Тогда я решил принести жертву.
Не ту, что рассчитывает получить проценты в иной комнате бытия. Не ту, что торгуется с небом: я тебе — исчезновение, ты мне — бессмертие. Нет. Я захотел исчезнуть без чека, без венца, без свидетелей, без даже последней мысли о награде. Если её можно было бы спасти моим полным прекращением, — не смертью, которая становится дверью, а смертью, которая становится стеной, — я согласился бы. И в этом согласии случилось безумное увеличение меня. Я стал меньше капли, но эта капля вдруг поняла кровь, кровь — тело, тело — всех, кому когда-либо не хватало дыхания.
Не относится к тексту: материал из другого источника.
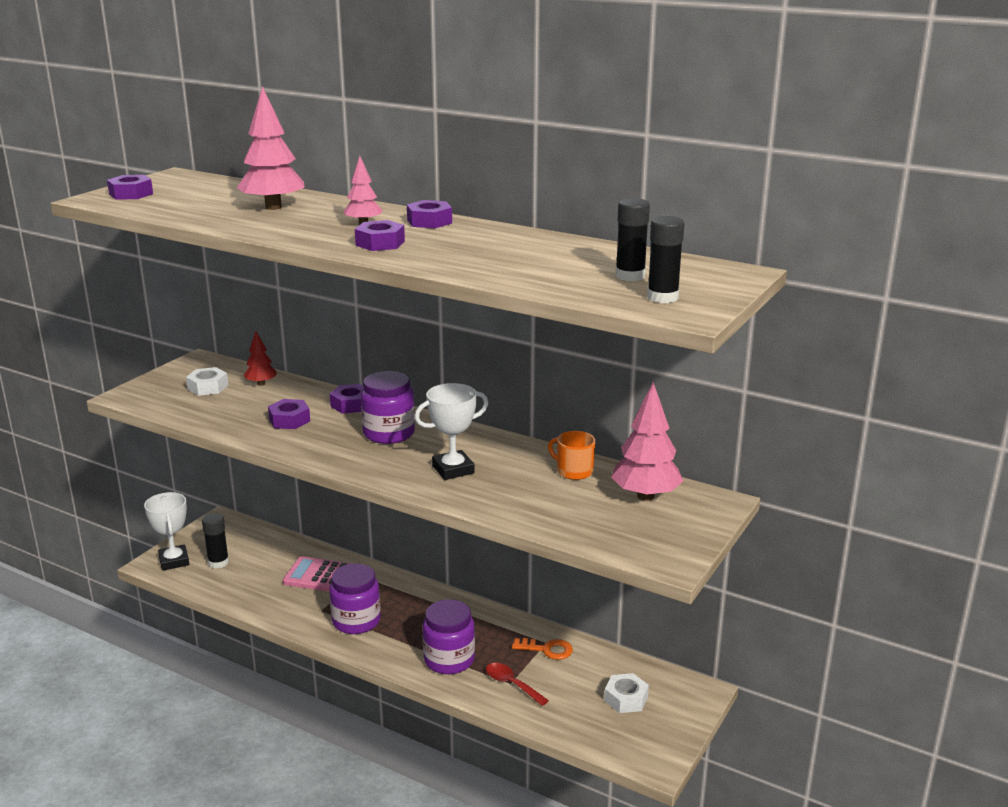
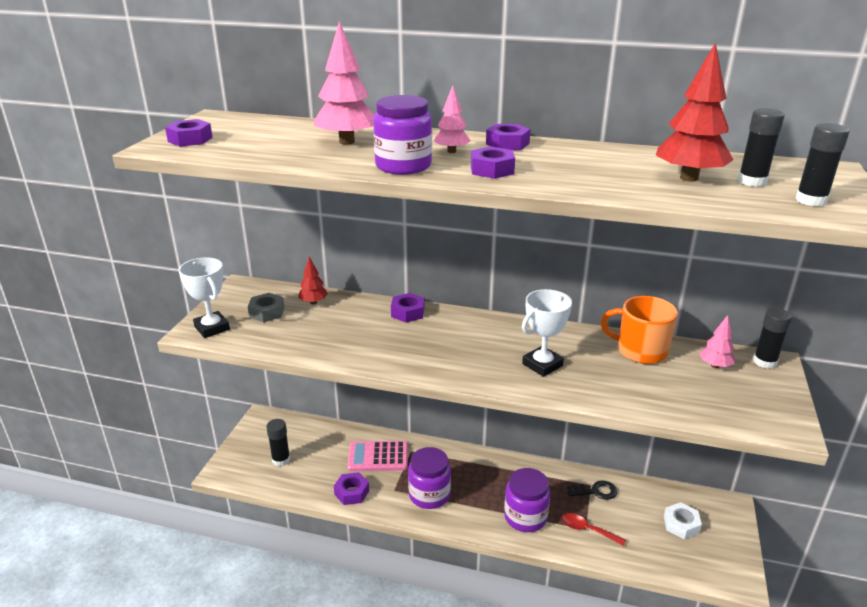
camera: 15 degrees left, 5 degrees up
white trophy [144,492,189,571] -> white trophy moved to [179,257,230,338]
white nut [186,367,228,396] -> grey nut [248,293,285,322]
purple nut [268,399,310,429] -> purple nut moved to [334,472,369,505]
purple jar [361,371,415,444] -> purple jar moved to [373,95,432,175]
orange key [512,638,573,660] -> black key [567,480,617,500]
orange mug [548,431,595,480] -> orange mug [601,296,678,364], size x1.57
pink tree [611,382,683,501] -> pink tree [699,315,735,368], size x0.56
none -> red tree [656,42,734,182]
none -> black glue stick [753,308,792,369]

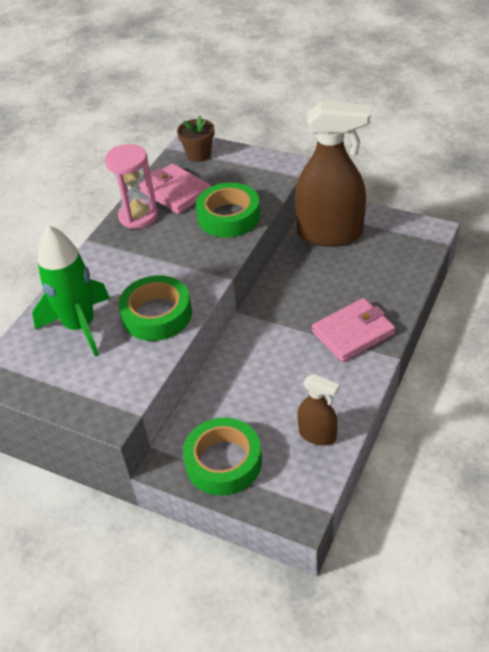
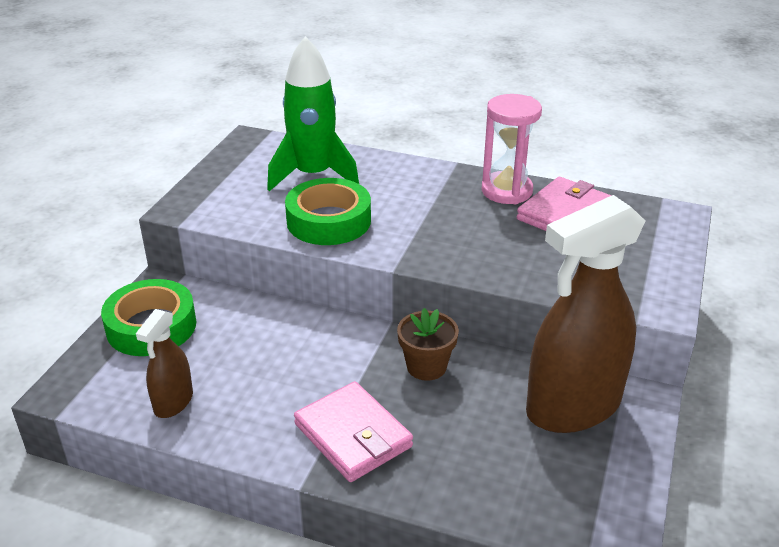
camera: 80 degrees right, 10 degrees down
brown flower pot [177,116,214,162] -> brown flower pot moved to [397,308,459,381]
green tape [196,183,260,238] -> none
brown spray bottle [295,101,370,247] -> brown spray bottle turned 60 degrees clockwise [526,195,645,433]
Любовь, сказал я, даёт туда, откуда не вернут благодарности. Себялюбие сажает зерно и каждый день выкапывает, чтобы проверить прибыль. Любовь бросает зерно в чью-то зиму и радуется, если весной её не вспомнят.
При этих словах буква, лежавшая на столе, выпрямилась.
Она стала стержнем. От неё протянулись линии: шесть направлений, двенадцать косых границ, тридцать две дорожки, не ведущие никуда, потому что каждая уже была местом. Внутри груди выросло дерево, не из корней, а из отношений. Его листья были отверстиями слуха, его кора — кожей, его сок — мыслью, текущей по невидимым трубам. Каждая буква оказалась органом: одна слушала, другая резала воздух, третья сгибалась и выпрямлялась, содержа в себе мужское и женское, как пламя содержит и пожираемое, и пожирающее.
Я понял, тело — не тюрьма души, а её временная грамматика. Душа ночью выходит из синтаксиса плоти и возвращается на рассвете поцелуем сверху, не нежностью, а договором: живи ещё, пока слово не дописано. И я, плотский слог, дрожащий в предложении мира, вдруг возгордился и устыдился одновременно.
В центре дерева было сердце, но уже не моё. Оно было садом, запечатанным именами, которые нельзя произнести без риска стать услышанным. По его тропам ходили функции: строгость, милость, блеск, основание, царственность, память, ужас, сладость. Они спорили без слов. Милость хотела дать воду всем. Строгость закрывала трубы. Мудрость смотрела на обеих и говорила: без меры вода станет потопом, без воды мера станет пустыней.
И тут начался суд.
Меня судили за то, что я хотел владеть мгновением, как монетой, за то, что превратил её присутствие в собственную крепость, за то, что называл любовь свободой, а сам строил из неё замок с одним жильцом. Я возражал: разве я не любил, разве не готов был исчезнуть? Тогда строгая часть дерева наклонилась ко мне и прошептала: готовность умереть иногда дешевле готовности не обладать.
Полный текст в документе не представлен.